June 16, 2005

Today in Automotive History

1917 Golden Submarine

Harry Miller completed the Golden Submarine, the first of his expensive custom-made race cars that would change the shape of things to come in American auto racing.

The Golden Submarine carried an unimaginable ticket price of $15,000 at its completion. Its gold color was the result of a combination of lacquer and bronze dust. Built for Barney Oldfield, America's most brash race-car driver, the Golden Submarine had an enclosed cockpit. Oldfield, who helped design the car, thought the closed cockpit would make the car safer if it rolled; he'd lost his close friend, Bob Burman, in a crash the year before.

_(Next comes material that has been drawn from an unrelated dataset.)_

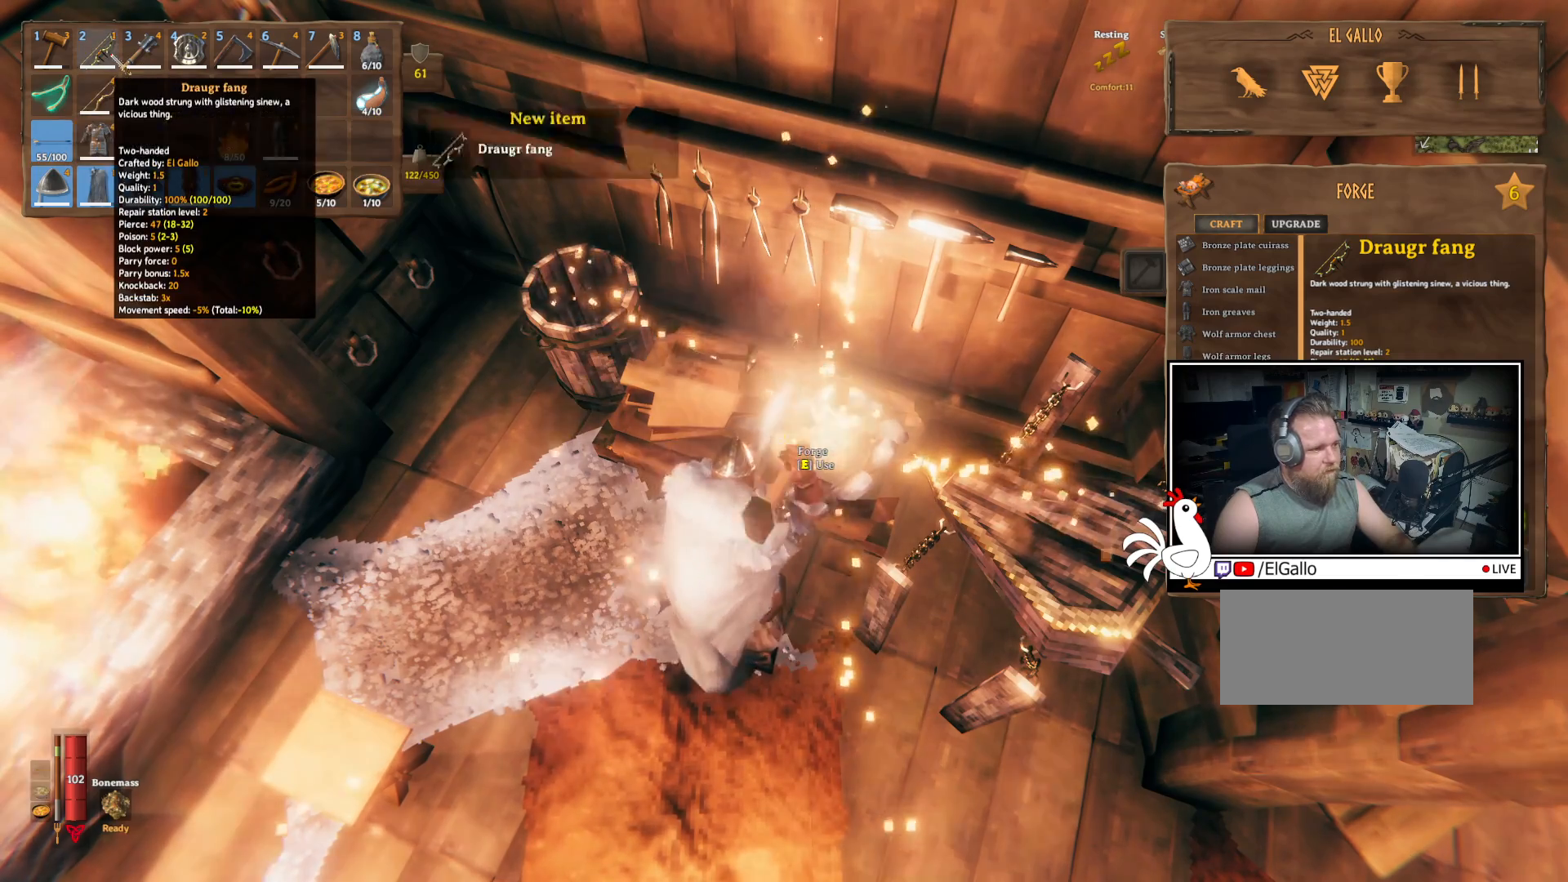
{"keys": [], "mouse": [], "events": []}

The Golden Submarine was the first American race car to possess an all electrically welded steel chassis. Also unique to the sub was the liberal use of aluminum in engine and body components. The engine--the component that would later define Miller's career--contained four cylinders and a single overhead cam. It put out 130hp at 290 cubic inches of piston displacement, and, most remarkable for its time, it only weighed 410 pounds. Consider that the car's competition carried engines that produced around 300hp at over 400 cubic inches of piston displacement, and it is clear how forward-thinking Miller was.

Prior to Miller's designs, engines had just been getting bigger and bigger. With the use of alloys and revolutionary engineering, he began introducing light cars that handled well but provided enough power to push them down the straightaways at speeds comparable to those cars carrying the massive aircraft-type engines. Miller's engineering and Oldfield's daring were put on public display in late June of 1917, when Oldfield in the Golden Submarine raced arch-rival Ralph DePalma in a conventional Packard with a 12-cylinder aircraft engine. To start the 25-mile race, DePalma barreled past Oldfield in the first straightaway. After the first turn, though, it was clear that the lighter Golden Submarine was better suited to the track, and Oldfield won by an overwhelming half-minute margin.

The Golden Submarine never won the Indy 500, though it ran in 1919, pulling out with engine trouble; but its designs foreshadowed the future of American racing. Miller's design would dominate Indy for over 30 years.